RICHMOND, JULY 16 -- As Virginia's tax revenue continues to plunge, two legislative money committees sought answers today to why the shortfall is occurring and why no one saw it coming.
In more than four hours of grilling economic experts, lawmakers heard numerous theories, but few conclusions about the budget shortfall, which was about $400 million for fiscal 1990 and is expected to top $1 billion for fiscal years 1990 through 1992.
The most frequently expressed theory, dubbed "taxpayer behavior" by Finance Secretary Paul W. Timmreck, holds that taxpayers have become more sophisticated since changes in the federal and state tax codes a few years ago and aren't behaving as expected when it comes to paying their taxes.

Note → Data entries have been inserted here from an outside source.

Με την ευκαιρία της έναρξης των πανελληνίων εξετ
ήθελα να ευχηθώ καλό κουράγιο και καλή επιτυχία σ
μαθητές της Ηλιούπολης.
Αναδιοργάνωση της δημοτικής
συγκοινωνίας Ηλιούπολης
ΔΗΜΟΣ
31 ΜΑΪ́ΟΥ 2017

Also, tax breaks approved for retirees after a U.S. Supreme Court ruling last year may be costing the state more than expected, Timmreck said.
Another cause is a general lag in the economy, which has been most noticeable in Northern Virginia.
State Tax Commissioner William H. Forst said unemployment figures, which show Virginia near the bottom of the states, may be deceptive because companies with fewer than 10 employees are not counted. If layoffs are occurring in the service area, "we won't see them," Forst said.
It's important which theory is correct, according to House Finance Committee Chairman C. Richard Cranwell (D-Vinton).
If the shortfall results primarily from the economy, it is likely to be short-term, given the state's generally solid economic base; if, however, taxpayers have figured out how to take advantage of the new tax system, the problem "will be with us until the millennium," Cranwell said.
Whatever the cause, Gov. L. Douglas Wilder, who was in Michigan today, has said everything but a tax increase is being considered as a solution and has asked localities to draw up contingency plans for spending cuts.
Virginia's tax department is spending $187,000 this year on economic forecasting, on which the state's two-year budget is based.
Gerald Godshaw of Wharton Econometric Forecasting Associates, which has a $39,200 contract to provide data and advice to the state, cited the popularity of home-equity loans as one example of a change in taxpayer behavior.
With the phaseout of interest deductions on many loans, Virginia, which ties its tax policy to the federal code, expected a revenue gain. Instead, Godshaw said, homeowners are using home-equity loans, on which the interest remains deductible, for such things as cars and debt consolidation.
Also, Godshaw said, revenue from capital gains may not be matching expectations because home sales -- the principal source of that tax -- are being put off in anticipation of a reduction in federal capital gains taxes, as recommended by President Bush.
Del. Warren G. Stambaugh (D-Arlington) said "it's hard to believe that behavioral changes added up to $151 million" in last-minute reductions for fiscal 1990, which ended June 30.
Del. Robert E. Harris (R-Fairfax), a House Appropriations Committee member, agreed that the shortfall is "more than an aberration in taxpayer behavior." He said that in Northern Virginia, "employers are refusing to hire, homes are on the market for six months instead of 60 days and people are holding off on buying automobiles and other major purchases."
Looming on the horizon is the effect of the "peace dividend" on the state's economy. Because Virginia ranks high in the number and value of defense contracts and military installations, Godshaw said reductions in defense spending will "greatly impact" the state.
"Virginia has been lucky," Godshaw said, outpacing the rest of the country in growth since late 1982. In the coming years, he said, "it may be more like a normal state."
Del. David G. Brickley (D-Woodbridge) warned that "the party's over. The country is in a real slump." He blamed the federal government for "playing with funny money" for the last 10 years. "Now look at all the for-rent signs." The only sector of the economy that is booming, Brickley said, is bankruptcy.
Among the spectators who packed the House Appropriations Committee room today were several representatives of Northern Virginia counties, who expressed concern that a $60 million tax break for localities, approved by the General Assembly this year, will be rescinded to help balance the budget.
"It's very vulnerable," said Susan Mittereder, who lobbies here for Fairfax County.
Since Dec. 18, Virginia's budget forecast through fiscal 1992 has been reduced $818.4 million, with an additional $300,000 in cuts likely to be needed to bring the current two-year budget into balance.
Timmreck told legislators the state had to come up with $151.4 million in saving in the closing days of fiscal 1990 "so the checks wouldn't bounce." That revision followed earlier reductions, announced in December and February, totaling $248 million.
Tax collections for fiscal 1990 missed the mark by 2.65 percent, with receipts lagging in virtually every major category. Corporation taxes were off the estimate by $20.8 million; individual withholding was off $23.1 million; estimated and final tax payments by individuals were off by $81.9 million; and refunds were $50.1 million more than expected.